Critical Condition
“If you are counting full-time critic jobs at newspapers, you may as well count tombstones.” That was the response of Johanna Keller, director of the Goldring Arts Journalism Program at Syracuse University's S.I. Newhouse School of Public Communications, to a Nieman Reports query about the number of professional critics employed at dailies around the country. The figures on newspaper critics (News flash: they're not good) are one indication of the state of criticism today, but they are not the only one.
Photo by Brad DeCecco
Rock criticism was not a profession, much less an art, when Robert Christgau returned to New York after graduating from Dartmouth College in 1962, at the age of 20. The son of a Queens fireman would go on to do more than anyone to change that.
A string of freelance gigs ultimately led to a staff job at The Village Voice, where Christgau worked from 1974 to 2006.

> **What the exercise asks**
Restate the passage on the state of criticism from "Critical Condition" to "the only one.", putting "gravestones" wherever "tombstones" appears.

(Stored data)
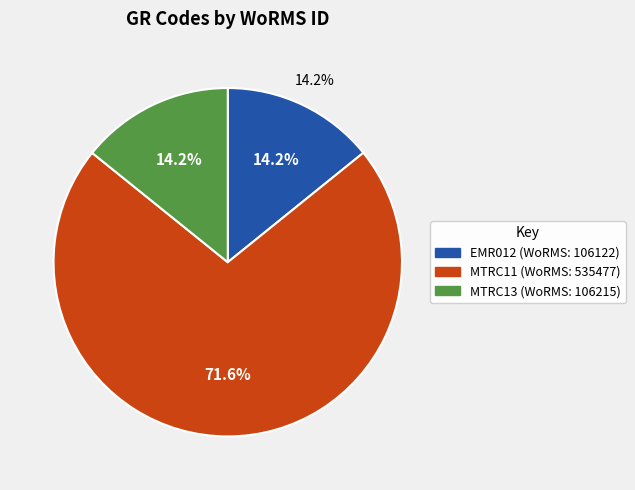

Combined, do MTRC13 and EMR012 account for over 50%?

No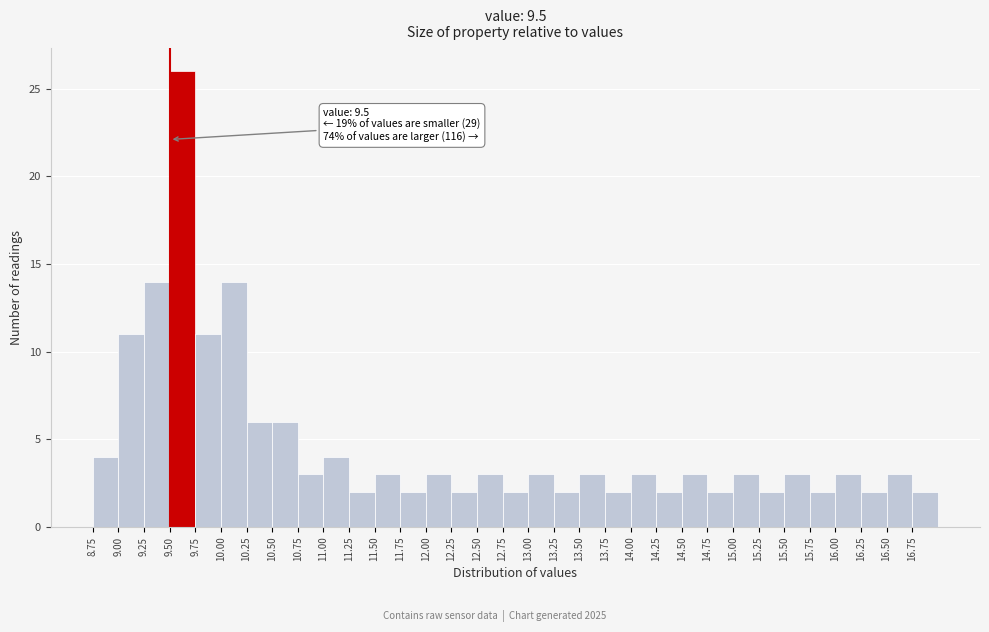

Which range on the x-axis has the tallest bar?

9.50 to 9.75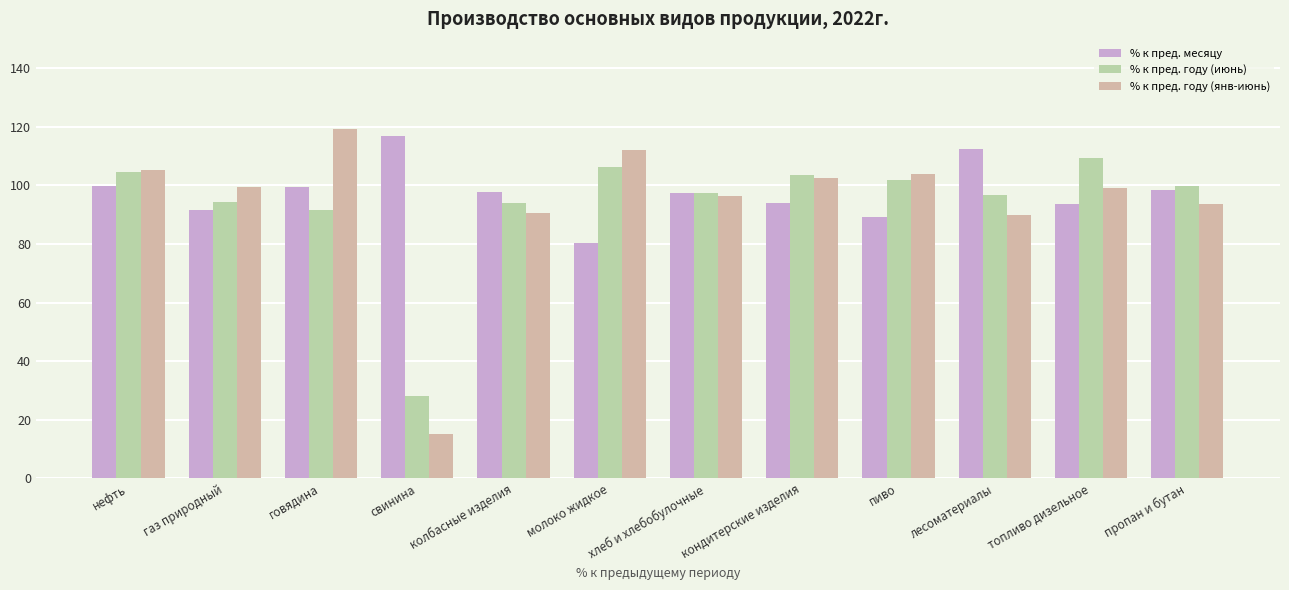

What position from the left is нефть?

1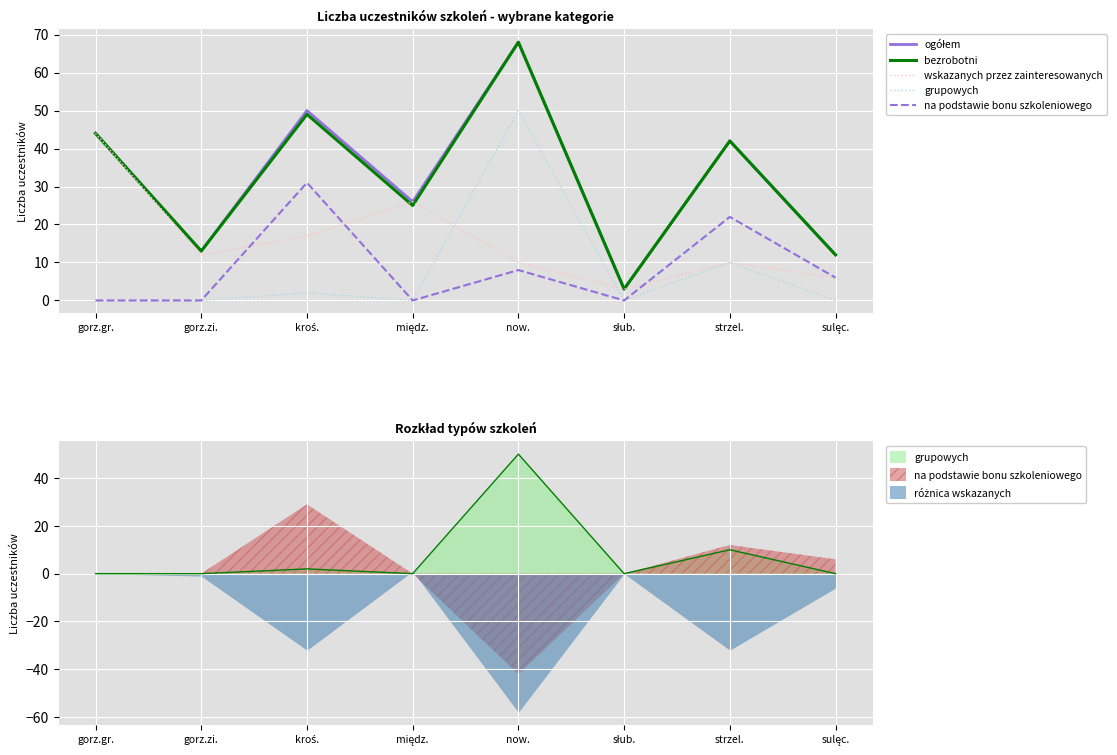

Which series has the widest spread of values?

ogółem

> **Expected output**
Critical Condition
“If you are counting full-time critic jobs at newspapers, you may as well count gravestones.” That was the response of Johanna Keller, director of the Goldring Arts Journalism Program at Syracuse University's S.I. Newhouse School of Public Communications, to a Nieman Reports query about the number of professional critics employed at dailies around the country. The figures on newspaper critics (News flash: they're not good) are one indication of the state of criticism today, but they are not the only one.